The Financial Accounting Standards Board is offering an advance preview of its work so far in sorting out the wide variety of financial instruments on the market today, and determining where they belong on the balance sheet.

FASB issued a “milestone draft” titled Proposed Classification for Single-Component Financial Instruments and Certain Other Instruments to summarize its findings to date on its comprehensive project to define the differences for accounting purposes between liabilities, equities and assets.

Beresford

While the definitions of each used to be clear-cut in accounting rules, the lines have blurred as the current generation of savvy investment professionals have created new financial instruments, said Dennis Beresford, former FASB chairman and accounting professor at the University of Georgia. In many cases, newer instruments hold characteristics consistent with more than one category on the balance sheet. “Over the last 30 to 40 years, companies have gotten creative and the instruments are not as clear cut,” he said.

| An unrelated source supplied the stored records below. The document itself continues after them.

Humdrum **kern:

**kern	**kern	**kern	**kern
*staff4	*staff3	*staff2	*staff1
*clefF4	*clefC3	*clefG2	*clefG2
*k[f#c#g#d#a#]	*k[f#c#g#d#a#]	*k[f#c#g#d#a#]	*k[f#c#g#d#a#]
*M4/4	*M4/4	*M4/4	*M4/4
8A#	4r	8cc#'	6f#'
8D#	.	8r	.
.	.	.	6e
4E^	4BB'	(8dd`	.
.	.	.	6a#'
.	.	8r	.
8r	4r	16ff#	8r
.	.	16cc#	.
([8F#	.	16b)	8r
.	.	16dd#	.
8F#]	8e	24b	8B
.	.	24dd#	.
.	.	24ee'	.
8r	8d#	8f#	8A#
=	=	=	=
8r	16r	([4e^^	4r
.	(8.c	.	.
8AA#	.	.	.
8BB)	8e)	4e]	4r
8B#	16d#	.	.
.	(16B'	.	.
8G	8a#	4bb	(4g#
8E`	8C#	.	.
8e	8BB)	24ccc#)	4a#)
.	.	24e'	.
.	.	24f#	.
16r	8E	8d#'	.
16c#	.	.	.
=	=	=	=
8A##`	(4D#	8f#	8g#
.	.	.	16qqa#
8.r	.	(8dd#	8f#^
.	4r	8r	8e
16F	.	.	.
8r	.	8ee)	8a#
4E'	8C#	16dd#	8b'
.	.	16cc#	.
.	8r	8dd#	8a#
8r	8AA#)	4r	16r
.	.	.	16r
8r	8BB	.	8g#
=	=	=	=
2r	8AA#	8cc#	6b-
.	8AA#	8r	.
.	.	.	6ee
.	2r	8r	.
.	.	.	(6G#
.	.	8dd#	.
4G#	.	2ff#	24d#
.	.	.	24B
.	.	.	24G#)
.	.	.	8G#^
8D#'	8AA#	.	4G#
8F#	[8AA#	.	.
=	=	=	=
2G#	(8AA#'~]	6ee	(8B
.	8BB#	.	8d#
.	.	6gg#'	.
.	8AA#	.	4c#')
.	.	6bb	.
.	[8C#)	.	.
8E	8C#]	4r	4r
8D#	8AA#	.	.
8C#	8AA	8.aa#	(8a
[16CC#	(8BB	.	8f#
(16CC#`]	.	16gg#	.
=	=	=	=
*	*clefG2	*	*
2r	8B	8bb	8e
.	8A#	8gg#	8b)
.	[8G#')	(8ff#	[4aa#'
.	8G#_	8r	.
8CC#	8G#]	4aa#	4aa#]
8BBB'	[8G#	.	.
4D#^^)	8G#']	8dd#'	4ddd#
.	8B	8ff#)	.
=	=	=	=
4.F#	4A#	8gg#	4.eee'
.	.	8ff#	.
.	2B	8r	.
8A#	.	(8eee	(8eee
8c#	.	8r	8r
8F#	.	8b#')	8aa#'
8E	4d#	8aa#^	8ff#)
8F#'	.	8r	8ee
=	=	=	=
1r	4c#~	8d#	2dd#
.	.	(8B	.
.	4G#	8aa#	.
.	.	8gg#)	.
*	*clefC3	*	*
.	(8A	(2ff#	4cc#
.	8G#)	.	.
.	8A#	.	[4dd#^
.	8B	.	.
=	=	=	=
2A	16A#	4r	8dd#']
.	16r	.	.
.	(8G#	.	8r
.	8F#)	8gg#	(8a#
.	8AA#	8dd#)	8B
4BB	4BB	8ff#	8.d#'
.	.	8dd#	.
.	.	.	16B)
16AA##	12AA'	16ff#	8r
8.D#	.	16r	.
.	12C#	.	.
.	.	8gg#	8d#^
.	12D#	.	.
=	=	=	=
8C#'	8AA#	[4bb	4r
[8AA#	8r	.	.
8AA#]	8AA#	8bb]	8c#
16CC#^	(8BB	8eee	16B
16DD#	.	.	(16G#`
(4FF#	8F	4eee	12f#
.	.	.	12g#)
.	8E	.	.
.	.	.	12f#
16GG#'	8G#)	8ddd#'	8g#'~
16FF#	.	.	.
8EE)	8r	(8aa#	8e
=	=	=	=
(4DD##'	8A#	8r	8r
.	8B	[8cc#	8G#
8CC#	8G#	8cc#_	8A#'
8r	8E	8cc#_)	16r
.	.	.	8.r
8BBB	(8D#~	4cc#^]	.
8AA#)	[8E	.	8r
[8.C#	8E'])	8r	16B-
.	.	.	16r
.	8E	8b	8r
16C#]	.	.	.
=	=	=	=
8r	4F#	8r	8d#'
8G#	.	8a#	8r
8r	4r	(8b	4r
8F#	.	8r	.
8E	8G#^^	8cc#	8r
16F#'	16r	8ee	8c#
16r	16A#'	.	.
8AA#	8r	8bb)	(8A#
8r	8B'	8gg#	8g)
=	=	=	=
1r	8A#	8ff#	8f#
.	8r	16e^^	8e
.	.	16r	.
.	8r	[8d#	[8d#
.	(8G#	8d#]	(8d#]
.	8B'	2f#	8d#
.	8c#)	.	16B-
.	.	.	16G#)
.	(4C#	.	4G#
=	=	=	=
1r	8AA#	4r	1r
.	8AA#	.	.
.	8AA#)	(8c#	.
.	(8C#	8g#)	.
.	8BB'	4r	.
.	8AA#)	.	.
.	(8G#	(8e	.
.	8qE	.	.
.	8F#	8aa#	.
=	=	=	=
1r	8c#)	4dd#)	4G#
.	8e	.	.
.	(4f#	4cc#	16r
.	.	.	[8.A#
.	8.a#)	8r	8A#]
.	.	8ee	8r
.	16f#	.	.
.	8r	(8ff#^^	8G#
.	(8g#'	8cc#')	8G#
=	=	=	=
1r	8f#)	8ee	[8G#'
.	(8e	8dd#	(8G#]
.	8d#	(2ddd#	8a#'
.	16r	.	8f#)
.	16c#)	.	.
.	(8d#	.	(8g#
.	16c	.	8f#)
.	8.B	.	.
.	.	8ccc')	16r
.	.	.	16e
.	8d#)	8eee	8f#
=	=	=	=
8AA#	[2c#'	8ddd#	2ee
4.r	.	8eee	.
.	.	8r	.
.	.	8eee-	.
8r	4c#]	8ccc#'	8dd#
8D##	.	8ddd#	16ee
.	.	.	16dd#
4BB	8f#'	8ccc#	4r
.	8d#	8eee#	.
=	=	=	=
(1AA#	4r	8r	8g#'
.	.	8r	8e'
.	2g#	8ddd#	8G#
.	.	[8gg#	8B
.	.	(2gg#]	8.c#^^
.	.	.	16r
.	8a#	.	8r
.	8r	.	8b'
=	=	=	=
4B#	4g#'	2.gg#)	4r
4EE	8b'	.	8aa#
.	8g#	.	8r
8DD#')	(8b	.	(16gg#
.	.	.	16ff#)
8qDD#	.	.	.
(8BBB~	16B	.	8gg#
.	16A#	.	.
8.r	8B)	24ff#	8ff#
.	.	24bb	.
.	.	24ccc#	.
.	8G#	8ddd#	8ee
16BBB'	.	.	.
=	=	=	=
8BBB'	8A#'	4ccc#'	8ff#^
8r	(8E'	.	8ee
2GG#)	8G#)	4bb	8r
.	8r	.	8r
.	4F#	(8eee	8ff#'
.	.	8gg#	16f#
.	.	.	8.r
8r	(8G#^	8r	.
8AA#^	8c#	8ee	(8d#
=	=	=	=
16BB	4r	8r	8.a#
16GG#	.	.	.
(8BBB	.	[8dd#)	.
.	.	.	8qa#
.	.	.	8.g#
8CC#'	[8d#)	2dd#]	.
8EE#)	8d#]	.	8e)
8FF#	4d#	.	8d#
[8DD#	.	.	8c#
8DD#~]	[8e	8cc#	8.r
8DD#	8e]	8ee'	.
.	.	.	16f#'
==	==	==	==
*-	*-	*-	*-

Determining their proper classification is important for reporting purposes, he said, because it has significant implications for key financial ratios, like liabilities to equity. “Companies would prefer to classify as equity because it has a better effect on their ratios,” he said. “A lot of the instruments invented by Wall Street over the years are intended to take advantage of the rules and make things look like equity.”

FASB’s milestone draft says it is approaching the question by examining two criteria—ownership and ultimate settlement. “To provide the most useful information to users of financial statements regarding liquidity and ownership, the Board decided that classifications should be based on both economic characteristics and ultimate settlement, instead of just one of those factors,” the draft says.

Instruments providing direct ownership, like shares of stock, are clear equity instruments, whereas instruments requiring the company to settle an obligation at a future date, like a loan, are liabilities, Beresford said. FASB says as much in its draft, but acknowledges the definitions will get tougher when they examine financial instruments that have varying degrees of similarity to stock vs. loans. Such “multiple-component” instruments might include puttable stock, put warrants, convertible debt, prepaid contracts, and variable share forward contracts, FASB says.

The Board cautions it’s still a long way away from any definitive action on the issue. The “milestone draft,” available from the box at right, will be followed by a “preliminary views” document, then an exposure draft, before reaching a final statement or position.

European Regulators Want Extra Disclosures From Some GAAP Companies

U.S., Canadian and Japanese companies listed on European Union exchanges will have to provide additional information with their financial statements if the EU adopts the recent recommendations of the Committee of European Securities Regulators.

The Committee examined Generally Accepted Accounting Principles in the United States, Japan and Canada, comparing them to International Financial Reporting Standards now required in the European Union, and determined they are substantially equivalent except in a few areas where the EU should request more disclosure. The CESR focused attention on differences in accounting for qualifying special purpose entities and business combinations and consolidations.

Stock option accounting was on CESR’s radar, according to the Financial Executives Research Foundation, the research arm of the Financial Executives International. However, options escaped CESR’s recommendations for additional disclosure when the U.S. Financial Accounting Standards Board adopted new rules requiring their expensing.

In a July alert published for FEI members, FERF offers two notes of encouragement to U.S. companies who may see the additional disclosure recommendation as burdensome.

First, the CESR’s position is more lenient than that originally held by the EU’s Transparency Directive and Prospectus Directive, which would require non-EU based companies with listings on EU exchanges to provide IFRS-prepared financial statements beginning in January 2007. If the EU adopts the CESR’s recommendation, reporting will be significantly lighter.

Second, the CESR has taken note of ongoing efforts by U.S. and European regulators to converge accounting practices and recommends the EU watch future rulemaking to determine if the remaining differences between GAAP and IFRS are eliminated, thereby removing the need for further disclosures.

NYSE Steps Up Investor Notification Of Late Quarterly Report Filers

The New York Stock Exchange will begin in August flagging the ticker symbols of tardy quarterly filers in addition to its usual flagging of late annual report filers.

A spokesman for NYSE said the exchange notified its listed companies by letter in July to expect the flagging to begin in August. It means when a company is late filing its 10-Q, its ticker will appear with a suffix of “LF,” which is a flag to investors that the company is a late filer. “Late” as defined by the SEC generally is about five days after the filing due date, the NYSE spokesman said.

The quarterly flagging is part of a larger NYSE initiative to step up its monitoring of late filers and trigger the delisting process as necessary when companies don’t achieve compliance. NYSE initially focused its attention on late annual filers, but via the rule change comment process brought late quarterly filers onto the radar as well.